Spain, Portugal Italy and even France are all trapped in an unbalanced and unbalancable currency union. They all have populations who expect "northern" standards of welfare and bennies yet none of them can realistically afford them.

They may not have reached the crisis levels the Greeks have, but they are edging inexorably closer. If the Euro isn't abandoned, we're going to be seeing Athens II, II and IV on the streets of Lisbon, Madrid and Rome.

Adam Nixon

February 12th, 2012 12:40pm Report this comment

Herbert Thornton

Thanks for your reply. What I was getting at was that, until the crisis broke and we bailed the banks out, we had a pretty low national debt (about 35%) and had ejoyed a long period of economic growth. We were major net contributors to the EU and to other organisations. The dizzying deficit levels didn't come till the crisis erupted.

As regards your other points, well, you rather bolster my position that we paid our way and other countries' too.

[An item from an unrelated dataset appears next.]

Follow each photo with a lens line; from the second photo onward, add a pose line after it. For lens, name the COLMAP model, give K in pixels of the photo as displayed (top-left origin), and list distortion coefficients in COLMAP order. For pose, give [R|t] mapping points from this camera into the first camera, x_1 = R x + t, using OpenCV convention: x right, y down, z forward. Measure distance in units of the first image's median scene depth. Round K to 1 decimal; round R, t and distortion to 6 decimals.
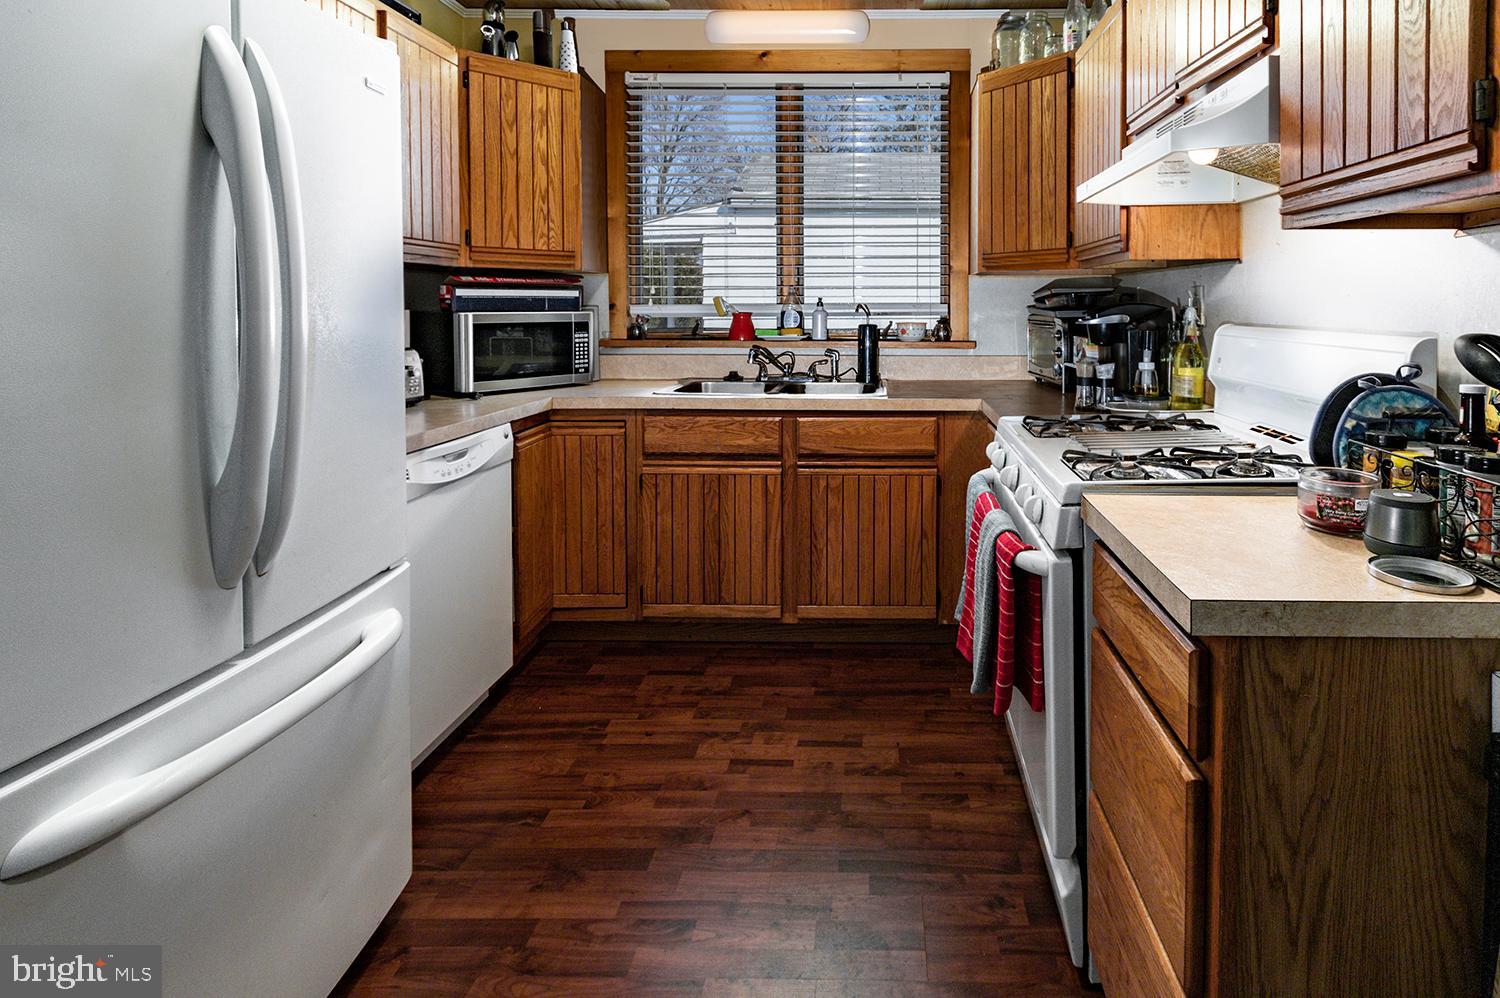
lens RADIAL K [[699.9, 0, 725.5], [0, 699.9, 495.9], [0, 0, 1]] dist [0.003063, 0.000343]
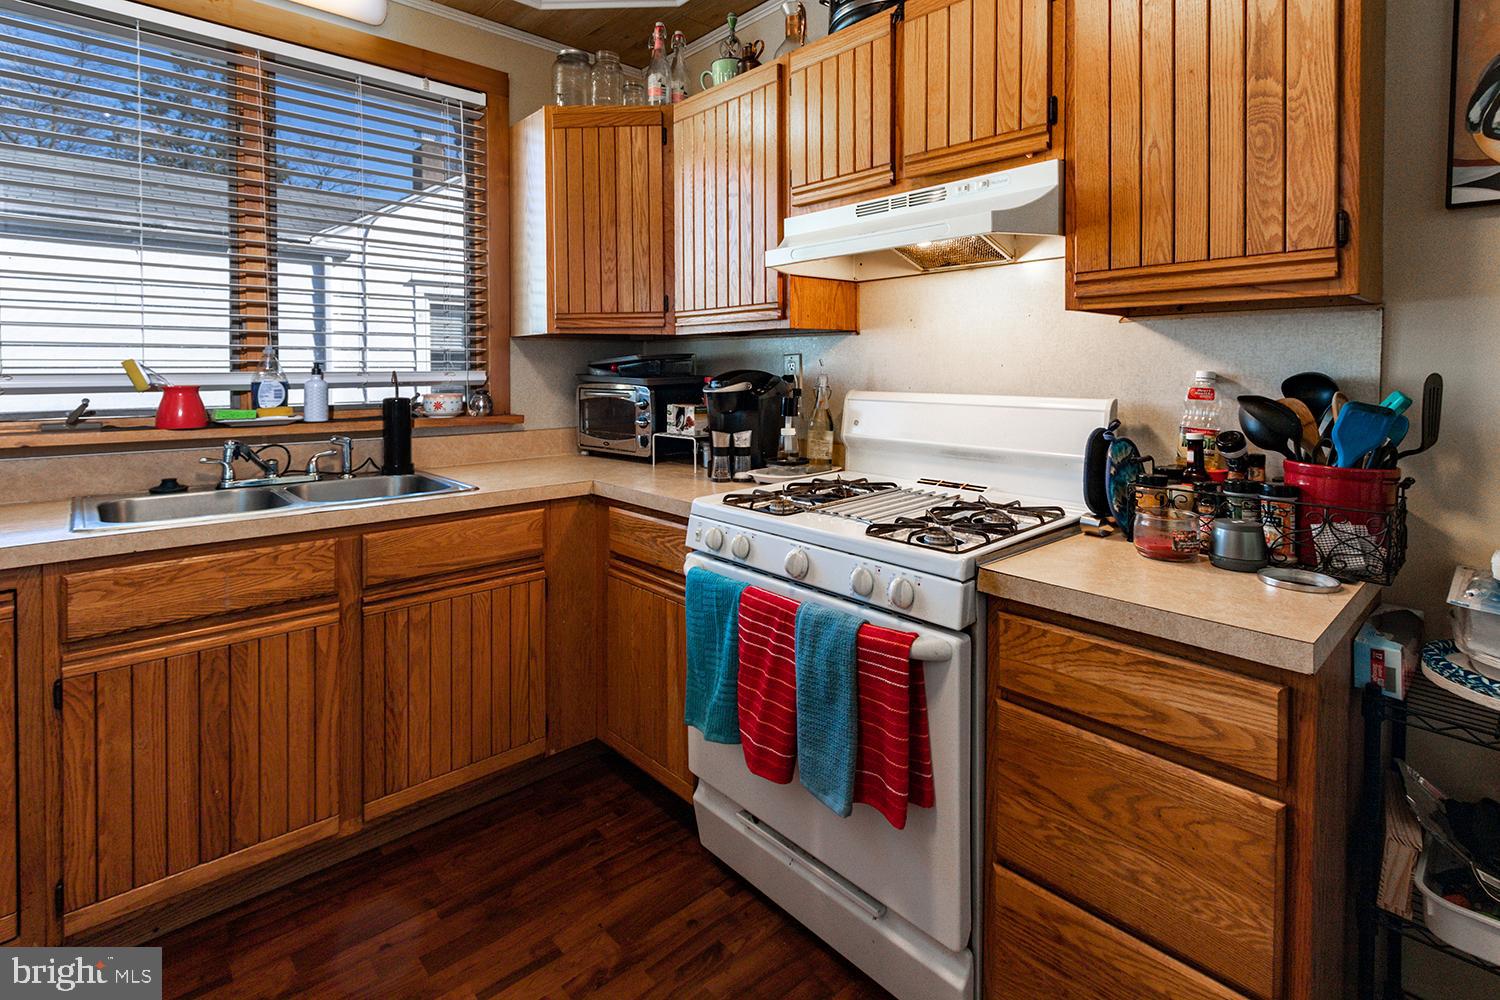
lens RADIAL K [[802.7, 0, 752.3], [0, 802.7, 520.9], [0, 0, 1]] dist [0.012770, -0.000139]
pose [[0.682722, -0.139968, 0.717147, -0.191299], [0.196030, 0.980586, 0.004764, -0.051277], [-0.703891, 0.137330, 0.696906, 0.169828]]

Greece being merely a particularly salient example.

Maddy1

February 12th, 2012 11:17pm Report this comment

After taxes the grim reaper rules!!!!!!

Herbert Thornton

February 13th, 2012 12:10pm Report this comment

Adam Nixon (Feb 12 12:40pm) -

Maybe I'm misunderstanding what you're saying, but your point seems to amount to saying that under Tony Blair and Gordon Brown, Britain was healthily solvent and that they carefully & prudently kept it so.

To my mind the very opposite is true: and matters have since got worse and are continuing to do so.